Fish's first solo album, released in 1990 is in many ways a predictable affair. The big man sings his heart out, offering little space to his selected fellow musicians as he offers his often acerbic views on subjects close to his heart. The album would perhaps have benefited from more and lengthier instrumental passages, to provide a counterpoint for Fish's singing. This in itself however presents a quandary for Fish, as had he done so, he would of course have been accused of making another Marillion album. The atmospheric start to the opening track "Vigil" suggests this may be a clone of "Misplaced childhood" but the pace soon increases with Fish allowing only a bagpipe (like?) sound to interrupt his dominant vocal.

Fish's cynicism is always to the fore, with lyrics such as "We sell our souls for the Big Wedge", ("Big Wedge"), and "I didn't trust the government" ("State of mind").
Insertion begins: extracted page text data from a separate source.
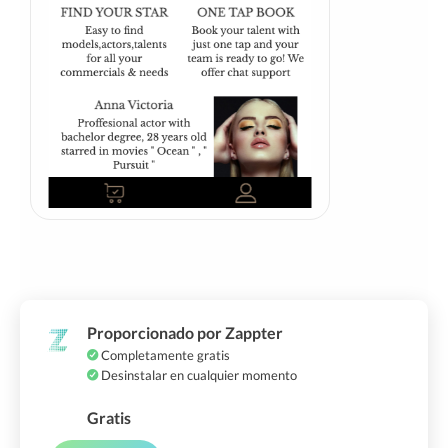
Proporcionado por Zappter
Completamente gratis
Desinstalar en cualquier momento
Gratis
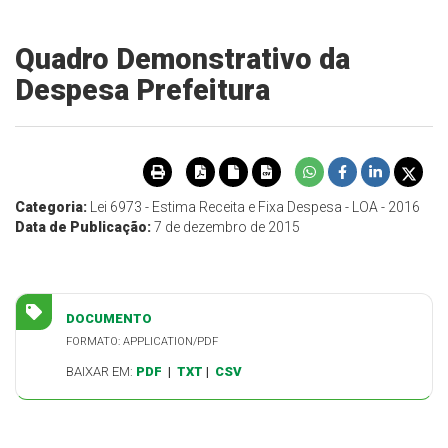
Quadro Demonstrativo da
Despesa Prefeitura
Categoria:
Lei 6973 - Estima Receita e Fixa Despesa - LOA - 2016
Data de Publicação:
7 de dezembro de 2015
DOCUMENTO
FORMATO: APPLICATION/PDF
BAIXAR EM:
PDF
|
TXT
|
CSV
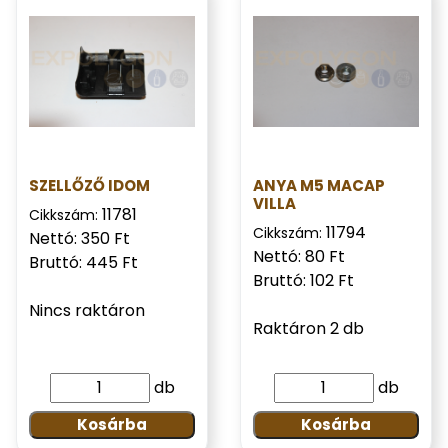
SZELLŐZŐ IDOM
ANYA M5 MACAP
VILLA
11781
Cikkszám:
11794
Cikkszám:
Nettó: 350 Ft
Nettó: 80 Ft
Bruttó: 445 Ft
Bruttó: 102 Ft
Nincs raktáron
Raktáron 2 db
db
db
Kosárba
Kosárba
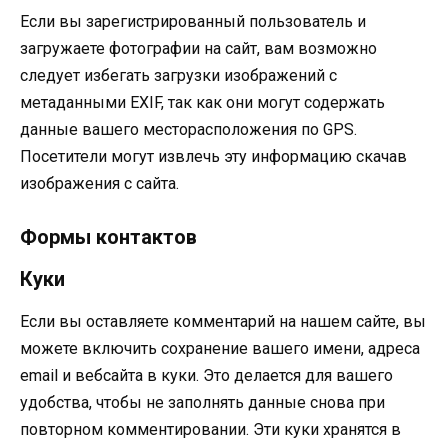
Если вы зарегистрированный пользователь и
загружаете фотографии на сайт, вам возможно
следует избегать загрузки изображений с
метаданными EXIF, так как они могут содержать
данные вашего месторасположения по GPS.
Посетители могут извлечь эту информацию скачав
изображения с сайта.
Формы контактов
Куки
Если вы оставляете комментарий на нашем сайте, вы
можете включить сохранение вашего имени, адреса
email и вебсайта в куки. Это делается для вашего
удобства, чтобы не заполнять данные снова при
повторном комментировании. Эти куки хранятся в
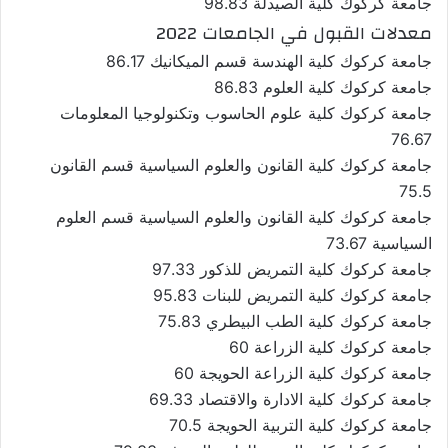
جامعة كركوك كلية الصيدلة 98.83
معدلات القبول في الجامعات 2022
جامعة كركوك كلية الهندسة قسم الميكانيك 86.17
جامعة كركوك كلية العلوم 86.83
جامعة كركوك كلية علوم الحاسوب وتكنولوجيا المعلومات
76.67
جامعة كركوك كلية القانون والعلوم السياسية قسم القانون
75.5
جامعة كركوك كلية القانون والعلوم السياسية قسم العلوم
السياسية 73.67
جامعة كركوك كلية التمريض للذكور 97.33
جامعة كركوك كلية التمريض للبنات 95.83
جامعة كركوك كلية الطب البيطري 75.83
جامعة كركوك كلية الزراعة 60
جامعة كركوك كلية الزراعة الحويجة 60
جامعة كركوك كلية الادارة والاقتصاد 69.33
جامعة كركوك كلية التربية الحويجة 70.5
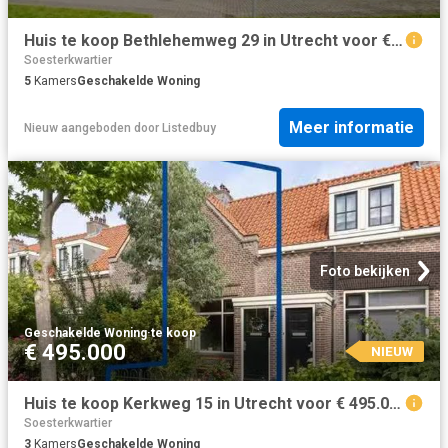
Huis te koop Bethlehemweg 29 in Utrecht voor € 650.000
Soesterkwartier
5
Kamers
Geschakelde Woning
Meer informatie
Nieuw
aangeboden door
Listedbuy
Foto bekijken
Geschakelde Woning
·
te koop
€ 495.000
NIEUW
Huis te koop Kerkweg 15 in Utrecht voor € 495.000
Soesterkwartier
3
Kamers
Geschakelde Woning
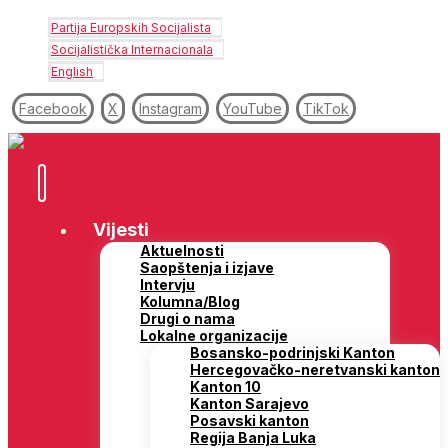
Partija Europskih Socijalista
Socijalistička Internacionala
English
Facebook
X
Instagram
YouTube
TikTok
Vijesti
Aktuelnosti
Saopštenja i izjave
Intervju
Kolumna/Blog
Drugi o nama
Lokalne organizacije
Bosansko-podrinjski Kanton
Hercegovačko-neretvanski kanton
Kanton 10
Kanton Sarajevo
Posavski kanton
Regija Banja Luka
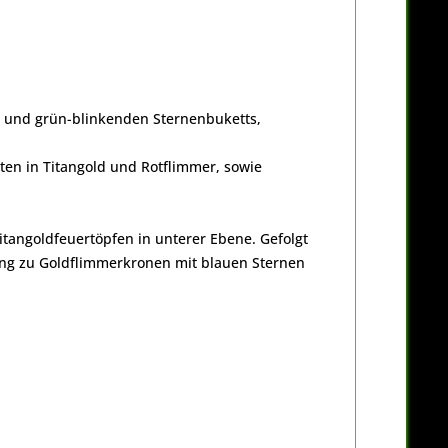
n und grün-blinkenden Sternenbuketts,
ten in Titangold und Rotflimmer, sowie
tangoldfeuertöpfen in unterer Ebene. Gefolgt
ung zu Goldflimmerkronen mit blauen Sternen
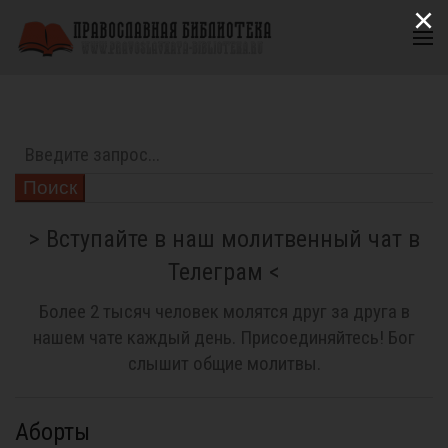
×
Поиск
> Вступайте в наш молитвенный чат в
Телеграм <
Более 2 тысяч человек молятся друг за друга в
нашем чате каждый день. Присоединяйтесь! Бог
слышит общие молитвы.
Аборты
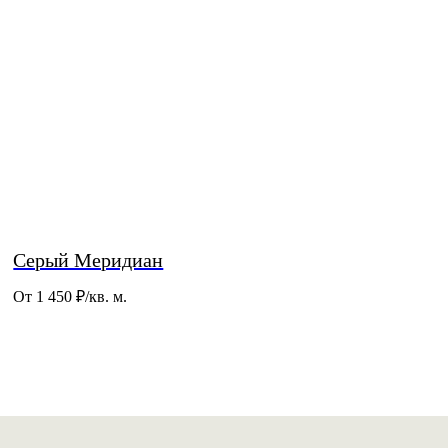
Серый Меридиан
От 1 450
₽/кв. м.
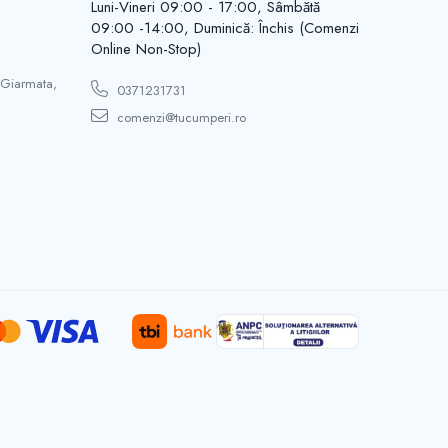
Luni-Vineri 09:00 - 17:00, Sâmbătă
09:00 -14:00, Duminică: Închis (Comenzi
Online Non-Stop)
 Giarmata,
0371231731
comenzi@tucumperi.ro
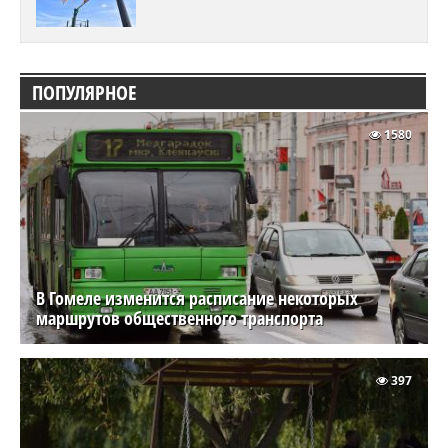
ПОПУЛЯРНОЕ
1580
В Гомеле изменится расписание некоторых
маршрутов общественного транспорта
397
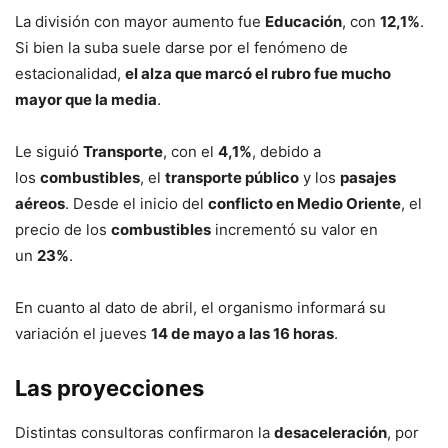
La división con mayor aumento fue
Educación
, con
12,1%
.
Si bien la suba suele darse por el fenómeno de
estacionalidad,
el alza que marcó el rubro fue mucho
mayor que la media
.
Le siguió
Transporte
, con el
4,1%
, debido a
los
combustibles
, el
transporte público
y los
pasajes
aéreos
. Desde el inicio del
conflicto en Medio Oriente
, el
precio de los
combustibles
incrementó su valor en
un
23%
.
En cuanto al dato de abril, el organismo informará su
variación el jueves
14 de mayo a las 16 horas
.
Las proyecciones
Distintas consultoras confirmaron la
desaceleración
, por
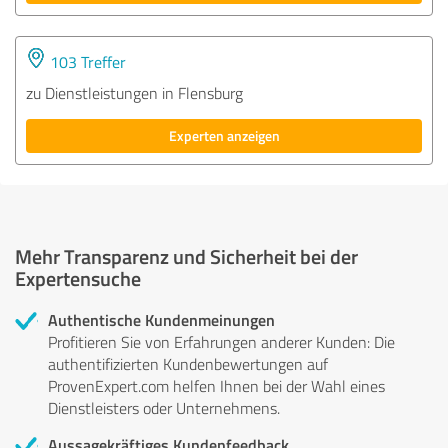
103 Treffer
zu Dienstleistungen in Flensburg
Experten anzeigen
Mehr Transparenz und Sicherheit bei der
Expertensuche
Authentische Kundenmeinungen
Profitieren Sie von Erfahrungen anderer Kunden: Die
authentifizierten Kundenbewertungen auf
ProvenExpert.com helfen Ihnen bei der Wahl eines
Dienstleisters oder Unternehmens.
Aussagekräftiges Kundenfeedback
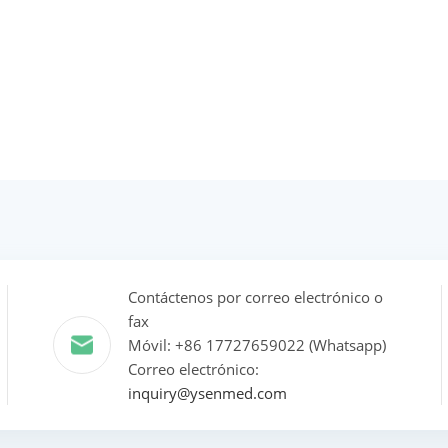
Contáctenos por correo electrónico o
fax
Móvil: +86 17727659022 (Whatsapp)
Correo electrónico:
inquiry@ysenmed.com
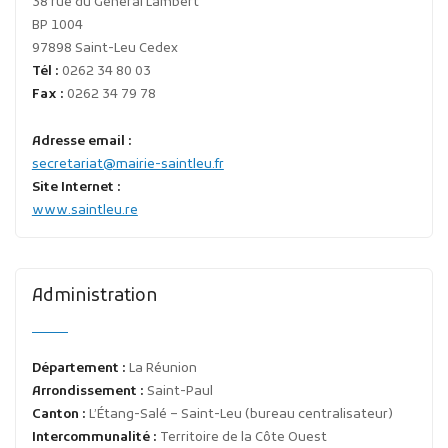
38 rue du Général Lambert
BP 1004
97898 Saint-Leu Cedex
Tél :
0262 34 80 03
Fax :
0262 34 79 78
Adresse email :
secretariat@mairie-saintleu.fr
Site Internet :
www.saintleu.re
Administration
Département :
La Réunion
Arrondissement :
Saint-Paul
Canton :
L’Étang-Salé – Saint-Leu (bureau centralisateur)
Intercommunalité :
Territoire de la Côte Ouest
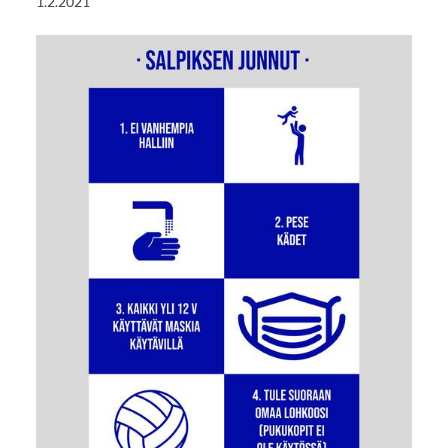
1.2.2021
The "Vigil in a wilderness of mirrors" line is also repeated on the latter. Personally, I find the lyrics to be something of a distraction at times, such is their power, which is a pity as the album has many fine moments. Some of the themes covered by the album are quite disturbing, especially tracks such as "Family business", which deals with wife beating. While the lyrics here are extremely moving, the song as a song is dull. Fish is perhaps guilty at times of placing too much emphasis on the message, and too little on the overall product. At times here he appears to be preaching.

Musically, the melodies are often strong. "A gentleman's excuse me" for example is a soft orchestrated ballad, and "Cliché" has some excellent, if all too brief, Rothery- esque guitar. Had Fish stayed with Marillion, and the song been developed by the band, they could well have had one of their finest albums to date. That said, most of the songs here are co-written by Fish and others, and I would not wish to belittle the contribution of Fish's fellow writers.

Overall, an enjoyable album which suffers from a common problem with solo albums by lead singers, they don't know when to shut up!